On one hand the holiday season brings beautiful decorations and lights. Wonder singing and praises to our God and then there are the lonely moments when the pain of your loss overwhelms you and all those sweet memories that you hold so dear to your heart remind you that your loved one is not there again to enjoy the holidays with you. And despite the good intentions of others, no one can take away the hurt you feel. All we can do is find ways to cope with the holidays.

Healing through the holidays can happen, but only if you allow yourself to experience the season. Feel the goodness of the season. See the beauty of the season. For Christians it is Jesus’ birth that we truly celebrate. All the other “holiday stuff” is just that – stuff. If you get your mind on the true meaning of why we celebrate Christmas – you can truly move beyond the pain of the holidays.

Don’t be afraid to talk about how you feel or to express your feelings of grief. Pain doesn’t go away on its own. It must be given a voice, whether it be vocal or written expression. I’ve always been a big fan of journaling as I can honestly say it has allowed me the vision to see my journey laid out on paper to see the progression from early grief to the grief I have today, three years later.

When you are experiencing an increase in grieving, it can make you more tired, physically and mentally. So take the time you need to slow down and get the rest you deserve. Don’t try to keep up with everyone else. Learn to say no when you need a break. But also say yes when you need to have someone around to talk with.

My biggest lesson that I’ve struggled with from the get go has been learning to say no. Stretching myself beyond my limits. I do it because it keeps me busy and then when I’m busy I don’t think about how painful I feel. It’s a cover up. It actually can increase your grief because it is increasing your stress. Stress on the body lowers your ability to cope.

Surround yourself with people who understand that the holidays can be difficult for you. That holidays increase your awareness and sense of loss – so much so – that you may avoid holiday activities. Spending time with people who understand and that allow you to talk openly about your feelings is one of the most important gifts a family member or friend can give a griever at the holidays.

I know personally for me it’s hard to find people who want to hear my story or to hear about Brittany. But it’s crucial to the healing process to include them, the memories of them in the conversations without having someone roll their eyes at you or change the subject all because it’s too uncomfortable for the. It’s not their loss – it’s not their pain – it’s not their life. It’s your life, your pain, your loss and it has to be acknowledged for as long as you need.

A plan for anticipated moments where you may feel overwhelmed by a thought or memory should be in place so if it does happen you can leave the room or take a break without feeling embarrassed.

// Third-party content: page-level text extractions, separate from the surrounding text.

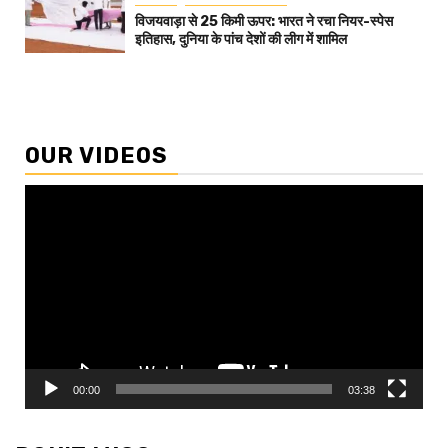
विजयवाड़ा से 25 किमी ऊपर: भारत ने रचा नियर-स्पेस
इतिहास, दुनिया के पांच देशों की लीग में शामिल
OUR VIDEOS
Video
Player
00:00
03:38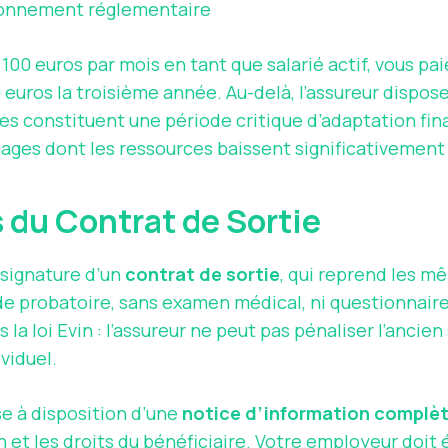
fonnement réglementaire
 100 euros par mois en tant que salarié actif, vous p
euros la troisième année. Au-delà, l’assureur dispose 
es constituent une période critique d’adaptation fin
ges dont les ressources baissent significativement l
 du Contrat de Sortie
 signature d’un
contrat de sortie
, qui reprend les m
ode probatoire, sans examen médical, ni questionnaire
s la loi Evin : l’assureur ne peut pas pénaliser l’anci
viduel.
se à disposition d’une
notice d’information complè
on et les droits du bénéficiaire. Votre employeur doit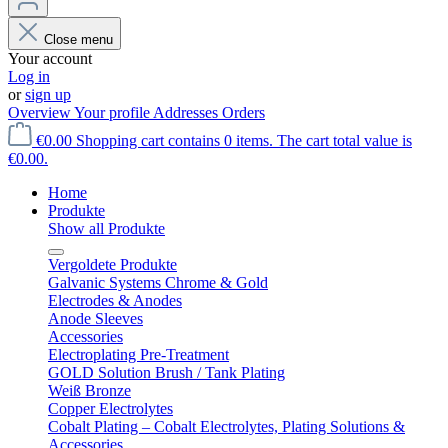
Close menu
Your account
Log in
or
sign up
Overview
Your profile
Addresses
Orders
€0.00
Shopping cart contains 0 items. The cart total value is
€0.00.
Home
Produkte
Show all Produkte
Vergoldete Produkte
Galvanic Systems Chrome & Gold
Electrodes & Anodes
Anode Sleeves
Accessories
Electroplating Pre-Treatment
GOLD Solution Brush / Tank Plating
Weiß Bronze
Copper Electrolytes
Cobalt Plating – Cobalt Electrolytes, Plating Solutions &
Accessories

The most important part – is our memories of our loved ones are legacies that exist. They are a part of who we are and apart of who they were in our lives. Holidays make us remember these times more than any other time of the year. Go with it. Let it come. Journal it. Embrace it. Don’t ignore it. I have found over the past 3 years that the memories now bring smiles more than tears. But the tears still do come. Your memories are the love you had with that person and will forever remain in your heart. No one – No one can take that from you.

Create new memories by spending time with people. Try not to isolate yourself thinking you can avoid the holiday season. You can’t and it’s truly not good for you. I try to spend time with friends, family and other people to create a new definition of holiday for me. But with that in mind, these people I spend time with know my story and know that my story is what makes me who I am today.

Most of all love yourself during the holidays. Express yourself by giving and receiving love from others and from God. Surround yourself with loving people and you’ll see that your journey through the holidays will take on a new and different light. But always with a distant glow that remains in your heart from the love and joy that came from having loved someone so much.